Patologi dan Gejala klinis
            Kelainan-kelainan yang terjadi pada tubuh penderita adalah akibat migrasi larva dan adanya cacing dewasa.
            Migrasi larva cacing dalam jumlah besar di paru-paru penderita akan menimbulkan pneumonia dengan gejala berupa demam, batuk, sesak dan dahak berdarah yang umumnya disertai oleh urticaria dan eosinofili sekitar 20%. Pneumonia yang disertai gejala alergi disebut sindrom loeffler atau ascaris pneumonia.
            Cacing Ascaris lumbricoides dewasa dalam jumlah yang besar terutama pada anak-anak dapat menimbulkan kekurangan gizi. Selain itu cairan tubuh cacing dapat menimbulkan reaksi toksik sehingga terjadi gejala mirip demam tifoid disertai tanda alergi misalnya urticaria, edema di wajah, konjungtivitis dan iritasi pernapasan bagian atas.
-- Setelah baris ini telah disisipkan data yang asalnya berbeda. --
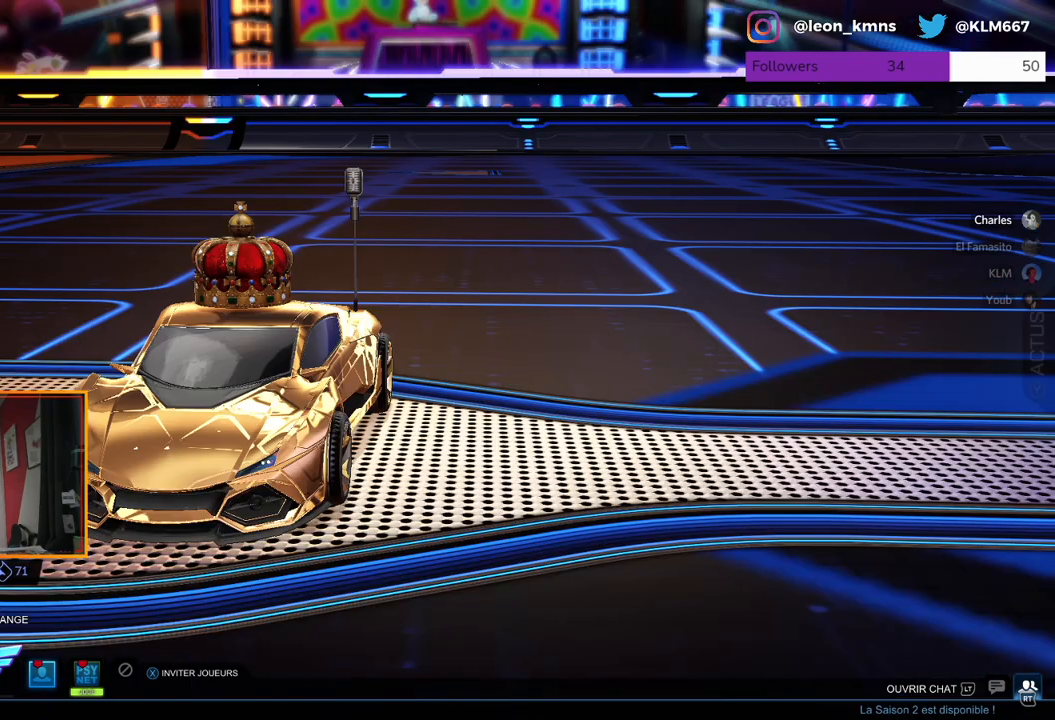
{"buttons": [], "left_stick": "center", "right_stick": "center", "events": []}
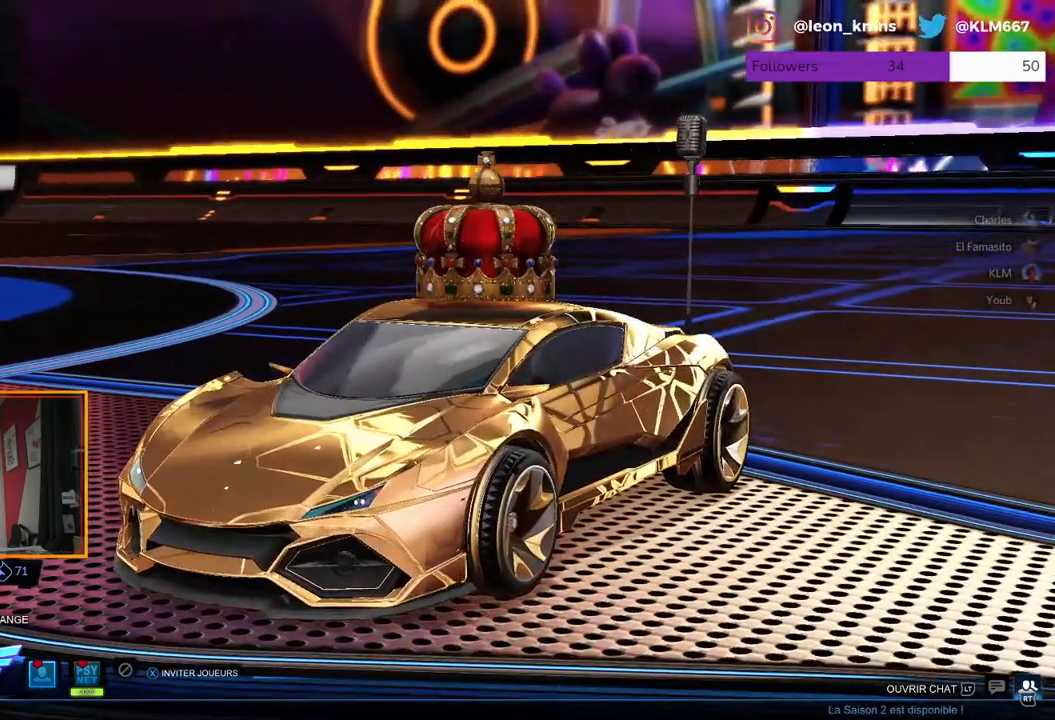
{"buttons": [], "left_stick": "up", "right_stick": "center", "events": [[183, "left_stick", "down"], [367, "left_stick", "center"], [500, "left_stick", "up"]]}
            Selain itu cacing dewasa juga dapat menimbulkan berbagai akibat mekanik, misalnya obstruksi usus, perforasi ulkus di usus. Migrasi cacing ke organ-organ misalnya ke lambung, usofagus, mulut, hidung, bronkus dapat menyumbat pernapasan penderita. Juga dapat terjadi apendisitis, abses hati, obstruksi saluran empedu dan pancreatitis akut.
Diagnosis
            Untuk menegakkan diagnosis pasti harus ditemukan cacing dewasa atau telur cacing. Cacing dewasa ditemukan pada tinja atau muntahan penderita. Telur cacing yang khas bentuknya dapat dijumpai di dalam tinja penderita melalui pemeriksaan mikroskopis. Untuk membantu menegakkan diagnosis, pemeriksaan darah menunjukkan adanya eosinofili pada stadium awal infeksi. Sedangkan scratch test pada kulit menunjukkan reaksi yang positif.
Pengobatan
            Obat cacing yang lama yang pernah digunakan untuk mengobati ascariasis adalah piperasin, befenium hidroksinaftoat, heksilresorkinol, minyak chenopodium, hetrasan dan tiabendasol. Akan tetapi karena timbulnya efek samping dan sulitnya pemberian obat lama tersebut, maka obat cacing yang baru yang mempunyai spectrum luas lebih aman, sedikit efek samping dan mudah cara pemakaiannya kini lebih banyak digunakan. Diantaranya adalah Pirantel pamoat, mebendazol, levamisol dan albendasol.
Pencegahan
            Pengobatan masal kepada penduduk dengan obat spectrum luas, diikuti dengan perbaikan sanitasi dan hygiene pribadi dan lingkungan akan mencegah penyebaran ascariasis. Pendidikan kesehatan pada seluruh anggota keluarga akan meningkatkan keberhasilan pemberantasan askariasis.
Enterobius vermicularis
(Cacing keremi).

Nama lain : Oxyuris vermicularis.
Penyakitnya disebut : Olsiuriasis atau enterobiasis
Habitat
            Cacing dewasa hidup terutama di dalam sekum dan sekitar apendiks manusia. Untuk bertelur, cacing betina seringkali migrasi ke daerah sekitar anus.
Morfologi
            Cacing dewasa berukuran kecil, berwarna putih. Yang betina jauh lebih besar daripada cacing jantan. Ukuran cacing betina sampai 13 mm dan jantan sekitar 5 mm. Ekor cacing betina lurus dan runcing sedangkan yang jantan ekornya melingkar seperti tanda tanya (?). Kopulasi antara cacing jantan dan betina terjadi di sekum. Cacing jantan jarang dijumpai oleh karena sesudah mengadakan kopulasi dengan betina ia akan segera mati.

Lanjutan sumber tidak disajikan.